The Impact Of Predictive Analytics On Human Resource Management A Study Applied To Employees In The Hafar Al-Batin Municipality
DOI:
https://doi.org/10.64252/58fd0g95Keywords:
Predictive Analytics, Human Resource Management, Workforce Planning, Employee Turnover, Organizational Readiness, Municipalities, Saudi ArabiaAbstract
The present study investigates the impact of predictive analytics on Human Resource Management (HRM) in Hafar Al-Batin Municipality, Saudi Arabia. Predictive analytics, as a data-driven approach, enables organizations to forecast workforce needs, anticipate employee turnover, and enhance HR decision-making. Guided by the Resource-Based View (RBV), Technology Acceptance Model (TAM), and Socio-Technical Systems (STS) Theory, the study examines how predictive analytics adoption affects workforce planning, turnover reduction, and strategic alignment, considering the roles of organizational readiness and cultural/ethical factors.
A quantitative research design was employed, with data collected through a structured questionnaire distributed to HR managers, supervisors, and administrative staff. Descriptive statistics, reliability and validity testing, correlation analysis, and Structural Equation Modeling (SEM) were applied to analyze the relationships among variables. The results reveal that predictive analytics adoption significantly improves workforce planning, reduces turnover risk, and enhances alignment between HR strategies and municipal objectives. Organizational readiness strengthens the effectiveness of predictive analytics, while cultural and ethical considerations partially mediate its impact on employee outcomes.

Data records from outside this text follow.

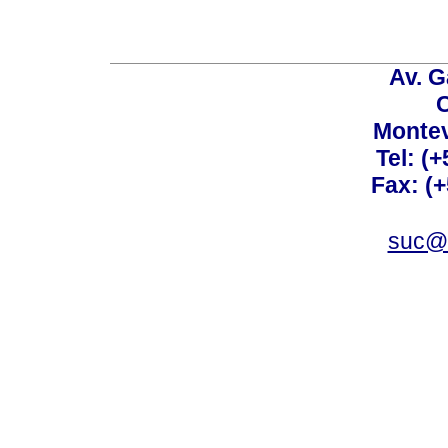
Av. G
C
Montev
Tel: (
Fax: (
suc@a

The findings confirm that predictive analytics is a valuable strategic resource in municipal HRM. Adoption is influenced by perceived usefulness and ease of use, consistent with TAM, and its success depends on technical infrastructure, data quality, and supportive organizational culture, consistent with RBV and STS perspectives. The study provides practical recommendations for municipalities, including investing in user-friendly predictive tools, enhancing analytics skills, ensuring ethical governance, and aligning HR strategies with organizational goals.
Overall, the study contributes to the literature on HR analytics in public-sector contexts and demonstrates that predictive analytics can play a key role in improving HRM effectiveness, employee engagement, and strategic planning in municipal organizations under Saudi Arabia’s Vision 2030.